[练习题目]
• a. 抄录关于checkpoint失败的帖子中以含“Re: 读取hive表的数据”的文字开头、以“g变scheduled了)。”结尾的部分。
• b. 把关于checkpoint失败的帖子里的这句话译成英文:“建议往任务重启的方向排查一下。”
• c. 从关于checkpoint失败的帖子的最后一句之后接着往下写。

[所示文本]
Re: 读取hive表的数据转化为流;按照jdbc两阶段提交方式写入oracle数据库,没有异常但是checkpoint失败

2020-08-10 文章 shizk233
hi,附件挂了,没看到饿。可以考虑挂gist放链接出来。

不过看这个信息,checkpoint的失败是由于任务状态变更导致的(应该是任务重启了,所以running变scheduled了)。
建议往任务重启的方向排查一下。

Bruce  于2020年8月10日周一 下午5:01写道:

> 您好,这里有个问题反馈下!
>
> 读取hive表的数据转化为流;按照jdbc两阶段提交方式写入oracle数据库,
> 没有抛任何异常但是checkpoint失败:
> job eb447d27efb8134da40c0c1dd19fffdf is not in state RUNNING but SCHEDULED
> instead. Aborting checkpoint.
> 附件
> 1.flink.log是yarn jobmanager打印的伪日志
> 2.Job.txt是job的伪代码
> 3.jdbc两阶段提交的伪代码附件
> --
> 发自我的iPhone
>


读取hive表的数据转化为流;按照jdbc两阶段提交方式写入oracle数据库,没有异常但是checkpoint失败

2020-08-10 文章 Bruce
您好,这里有个问题反馈下!

[数据摘录]
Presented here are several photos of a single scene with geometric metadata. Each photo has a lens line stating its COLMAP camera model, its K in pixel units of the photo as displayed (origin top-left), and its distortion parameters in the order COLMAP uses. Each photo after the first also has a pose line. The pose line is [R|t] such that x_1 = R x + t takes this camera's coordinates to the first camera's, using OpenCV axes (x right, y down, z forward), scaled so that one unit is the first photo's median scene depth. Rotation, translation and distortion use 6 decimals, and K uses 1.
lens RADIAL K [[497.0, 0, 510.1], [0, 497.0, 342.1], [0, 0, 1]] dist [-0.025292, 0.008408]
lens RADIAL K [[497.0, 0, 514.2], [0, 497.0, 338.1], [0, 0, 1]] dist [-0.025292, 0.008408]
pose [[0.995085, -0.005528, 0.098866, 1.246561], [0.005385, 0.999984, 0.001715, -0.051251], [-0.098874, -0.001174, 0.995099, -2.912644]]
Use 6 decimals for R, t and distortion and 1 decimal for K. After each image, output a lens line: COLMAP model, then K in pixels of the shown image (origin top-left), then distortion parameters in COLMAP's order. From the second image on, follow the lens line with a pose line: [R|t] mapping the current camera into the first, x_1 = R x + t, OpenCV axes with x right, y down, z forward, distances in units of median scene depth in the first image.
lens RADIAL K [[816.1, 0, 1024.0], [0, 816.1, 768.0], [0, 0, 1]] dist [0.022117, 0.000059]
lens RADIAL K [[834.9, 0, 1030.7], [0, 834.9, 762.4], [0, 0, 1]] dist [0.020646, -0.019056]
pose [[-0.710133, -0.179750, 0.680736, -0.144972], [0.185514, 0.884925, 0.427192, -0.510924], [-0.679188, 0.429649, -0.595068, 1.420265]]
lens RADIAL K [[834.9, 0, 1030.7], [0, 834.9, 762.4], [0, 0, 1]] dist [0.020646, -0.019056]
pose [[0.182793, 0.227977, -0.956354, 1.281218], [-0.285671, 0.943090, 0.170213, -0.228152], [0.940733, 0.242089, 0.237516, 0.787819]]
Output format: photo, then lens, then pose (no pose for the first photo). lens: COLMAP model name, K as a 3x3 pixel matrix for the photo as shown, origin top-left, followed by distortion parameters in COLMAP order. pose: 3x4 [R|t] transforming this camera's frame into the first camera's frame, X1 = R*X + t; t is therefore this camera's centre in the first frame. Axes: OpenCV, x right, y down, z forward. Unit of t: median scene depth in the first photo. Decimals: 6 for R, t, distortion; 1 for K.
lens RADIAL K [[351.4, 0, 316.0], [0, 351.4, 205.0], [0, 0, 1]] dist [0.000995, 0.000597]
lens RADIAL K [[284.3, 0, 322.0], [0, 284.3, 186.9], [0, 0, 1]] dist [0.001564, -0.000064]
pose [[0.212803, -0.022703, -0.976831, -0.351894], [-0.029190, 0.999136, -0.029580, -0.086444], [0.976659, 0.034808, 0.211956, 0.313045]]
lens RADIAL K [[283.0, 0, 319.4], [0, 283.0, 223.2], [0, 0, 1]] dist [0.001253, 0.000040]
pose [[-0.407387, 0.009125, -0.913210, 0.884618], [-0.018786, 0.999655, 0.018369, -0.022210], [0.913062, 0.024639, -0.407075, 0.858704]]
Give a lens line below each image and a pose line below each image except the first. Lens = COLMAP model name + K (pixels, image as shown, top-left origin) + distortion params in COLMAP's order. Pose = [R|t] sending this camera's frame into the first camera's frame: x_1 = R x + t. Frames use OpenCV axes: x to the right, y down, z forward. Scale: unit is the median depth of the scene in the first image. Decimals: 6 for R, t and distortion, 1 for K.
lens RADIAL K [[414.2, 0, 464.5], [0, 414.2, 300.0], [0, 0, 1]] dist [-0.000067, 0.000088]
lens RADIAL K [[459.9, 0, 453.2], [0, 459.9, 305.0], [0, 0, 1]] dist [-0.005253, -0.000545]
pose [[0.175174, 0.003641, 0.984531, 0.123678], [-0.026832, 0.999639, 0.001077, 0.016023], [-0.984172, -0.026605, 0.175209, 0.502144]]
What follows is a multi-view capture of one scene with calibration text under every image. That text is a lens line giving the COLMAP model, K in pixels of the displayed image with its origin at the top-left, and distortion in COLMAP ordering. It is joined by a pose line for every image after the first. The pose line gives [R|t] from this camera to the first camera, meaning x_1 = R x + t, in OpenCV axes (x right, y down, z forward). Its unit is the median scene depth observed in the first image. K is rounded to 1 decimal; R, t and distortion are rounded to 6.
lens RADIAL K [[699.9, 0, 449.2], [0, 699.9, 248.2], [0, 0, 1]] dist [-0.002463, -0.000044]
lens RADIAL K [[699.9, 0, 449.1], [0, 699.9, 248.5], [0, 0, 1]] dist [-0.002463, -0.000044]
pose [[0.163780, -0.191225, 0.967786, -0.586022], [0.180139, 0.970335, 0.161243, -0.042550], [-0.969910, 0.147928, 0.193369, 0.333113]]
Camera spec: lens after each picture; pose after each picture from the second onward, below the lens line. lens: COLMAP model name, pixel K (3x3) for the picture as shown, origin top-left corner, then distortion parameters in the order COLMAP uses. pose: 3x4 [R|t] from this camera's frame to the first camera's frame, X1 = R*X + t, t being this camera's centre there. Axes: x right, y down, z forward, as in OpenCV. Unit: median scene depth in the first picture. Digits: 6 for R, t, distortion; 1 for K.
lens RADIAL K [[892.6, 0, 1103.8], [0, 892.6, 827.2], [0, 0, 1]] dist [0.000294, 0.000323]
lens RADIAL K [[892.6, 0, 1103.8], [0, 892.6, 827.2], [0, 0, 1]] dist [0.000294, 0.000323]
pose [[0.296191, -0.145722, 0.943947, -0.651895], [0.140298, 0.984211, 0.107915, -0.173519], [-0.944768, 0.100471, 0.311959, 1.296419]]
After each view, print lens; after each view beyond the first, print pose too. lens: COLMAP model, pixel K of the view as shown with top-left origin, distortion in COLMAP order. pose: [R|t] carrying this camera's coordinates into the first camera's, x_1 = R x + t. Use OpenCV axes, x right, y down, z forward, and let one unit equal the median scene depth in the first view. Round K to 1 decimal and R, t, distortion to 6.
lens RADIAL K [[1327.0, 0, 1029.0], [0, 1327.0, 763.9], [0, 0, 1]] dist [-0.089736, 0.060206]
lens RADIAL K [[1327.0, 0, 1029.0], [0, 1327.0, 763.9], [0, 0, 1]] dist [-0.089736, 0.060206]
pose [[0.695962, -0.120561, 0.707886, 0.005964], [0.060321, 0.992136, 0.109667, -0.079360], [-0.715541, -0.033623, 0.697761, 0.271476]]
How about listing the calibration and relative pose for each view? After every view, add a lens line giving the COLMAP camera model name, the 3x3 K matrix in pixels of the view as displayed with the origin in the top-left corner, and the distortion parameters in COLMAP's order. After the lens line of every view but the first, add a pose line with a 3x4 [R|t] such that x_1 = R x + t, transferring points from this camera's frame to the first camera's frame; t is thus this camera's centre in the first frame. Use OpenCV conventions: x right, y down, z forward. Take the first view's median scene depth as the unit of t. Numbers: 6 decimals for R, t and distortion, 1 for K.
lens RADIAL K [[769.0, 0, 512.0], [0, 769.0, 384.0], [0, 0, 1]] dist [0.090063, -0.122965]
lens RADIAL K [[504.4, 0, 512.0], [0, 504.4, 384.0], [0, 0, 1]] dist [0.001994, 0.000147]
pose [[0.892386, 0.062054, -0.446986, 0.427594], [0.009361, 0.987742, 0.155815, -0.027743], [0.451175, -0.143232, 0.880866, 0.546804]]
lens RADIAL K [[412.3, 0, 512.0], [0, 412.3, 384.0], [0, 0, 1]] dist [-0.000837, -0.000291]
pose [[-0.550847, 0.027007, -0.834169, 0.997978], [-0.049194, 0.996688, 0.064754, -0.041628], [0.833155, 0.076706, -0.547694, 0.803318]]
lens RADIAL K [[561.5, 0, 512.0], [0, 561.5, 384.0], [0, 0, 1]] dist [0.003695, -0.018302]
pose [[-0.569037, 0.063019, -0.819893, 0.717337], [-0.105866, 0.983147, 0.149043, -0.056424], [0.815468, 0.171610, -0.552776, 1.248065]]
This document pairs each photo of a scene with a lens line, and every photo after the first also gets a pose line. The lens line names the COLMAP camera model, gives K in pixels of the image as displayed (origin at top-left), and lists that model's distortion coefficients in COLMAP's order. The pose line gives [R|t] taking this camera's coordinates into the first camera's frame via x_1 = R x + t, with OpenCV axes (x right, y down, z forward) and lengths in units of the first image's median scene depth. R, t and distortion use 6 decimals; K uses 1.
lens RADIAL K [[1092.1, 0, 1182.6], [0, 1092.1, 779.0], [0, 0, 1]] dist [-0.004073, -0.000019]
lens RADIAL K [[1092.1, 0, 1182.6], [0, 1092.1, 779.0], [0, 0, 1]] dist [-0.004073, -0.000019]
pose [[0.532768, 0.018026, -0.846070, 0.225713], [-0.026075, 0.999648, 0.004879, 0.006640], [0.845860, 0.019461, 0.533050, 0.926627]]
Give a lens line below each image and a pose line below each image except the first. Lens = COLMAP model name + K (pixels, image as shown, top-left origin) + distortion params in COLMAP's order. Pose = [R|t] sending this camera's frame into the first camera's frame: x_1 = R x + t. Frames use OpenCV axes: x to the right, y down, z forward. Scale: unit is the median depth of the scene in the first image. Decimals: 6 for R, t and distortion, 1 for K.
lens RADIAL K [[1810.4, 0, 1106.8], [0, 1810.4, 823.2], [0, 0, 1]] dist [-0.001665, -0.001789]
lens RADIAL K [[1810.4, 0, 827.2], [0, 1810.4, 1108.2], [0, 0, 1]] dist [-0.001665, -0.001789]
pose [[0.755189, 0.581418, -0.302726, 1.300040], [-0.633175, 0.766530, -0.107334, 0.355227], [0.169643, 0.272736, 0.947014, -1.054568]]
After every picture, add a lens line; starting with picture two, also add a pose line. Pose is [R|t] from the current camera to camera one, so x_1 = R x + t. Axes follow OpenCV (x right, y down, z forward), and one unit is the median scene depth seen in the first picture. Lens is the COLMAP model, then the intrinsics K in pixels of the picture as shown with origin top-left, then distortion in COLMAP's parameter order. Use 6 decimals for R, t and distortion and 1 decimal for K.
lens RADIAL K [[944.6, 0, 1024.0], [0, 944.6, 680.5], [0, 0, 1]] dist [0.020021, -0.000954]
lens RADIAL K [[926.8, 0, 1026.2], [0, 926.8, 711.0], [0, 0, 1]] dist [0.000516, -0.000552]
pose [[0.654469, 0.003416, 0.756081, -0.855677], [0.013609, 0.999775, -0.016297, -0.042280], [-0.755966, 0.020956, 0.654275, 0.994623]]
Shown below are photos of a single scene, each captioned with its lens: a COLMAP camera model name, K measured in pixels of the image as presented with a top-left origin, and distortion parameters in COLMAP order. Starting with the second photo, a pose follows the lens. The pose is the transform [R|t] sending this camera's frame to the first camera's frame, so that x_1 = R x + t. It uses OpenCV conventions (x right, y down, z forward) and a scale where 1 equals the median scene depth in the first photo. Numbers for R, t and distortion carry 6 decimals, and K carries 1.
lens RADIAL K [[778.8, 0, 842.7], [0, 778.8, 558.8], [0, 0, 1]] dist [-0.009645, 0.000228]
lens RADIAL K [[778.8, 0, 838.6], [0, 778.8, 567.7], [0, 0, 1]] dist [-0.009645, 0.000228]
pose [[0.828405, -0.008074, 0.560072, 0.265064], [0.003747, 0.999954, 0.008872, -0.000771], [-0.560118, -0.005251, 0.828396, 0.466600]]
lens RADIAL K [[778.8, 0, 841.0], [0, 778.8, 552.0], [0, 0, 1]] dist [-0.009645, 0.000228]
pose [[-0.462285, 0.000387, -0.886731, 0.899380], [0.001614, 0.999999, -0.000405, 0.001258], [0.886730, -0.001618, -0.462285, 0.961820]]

[参考答案]
• a.
Re: 读取hive表的数据转化为流;按照jdbc两阶段提交方式写入oracle数据库,没有异常但是checkpoint失败

2020-08-10 文章 shizk233
hi,附件挂了,没看到饿。可以考虑挂gist放链接出来。

不过看这个信息,checkpoint的失败是由于任务状态变更导致的(应该是任务重启了,所以running变scheduled了)。

• b. I suggest investigating in the direction of the job restart.

• c.
读取hive表的数据转化为流;按照jdbc两阶段提交方式写入oracle数据库,
没有抛任何异常但是checkpoint失败:
job eb447d27efb8134da40c0c1dd19fffdf is not in state RUNNING but SCHEDULED 
instead. Aborting checkpoint.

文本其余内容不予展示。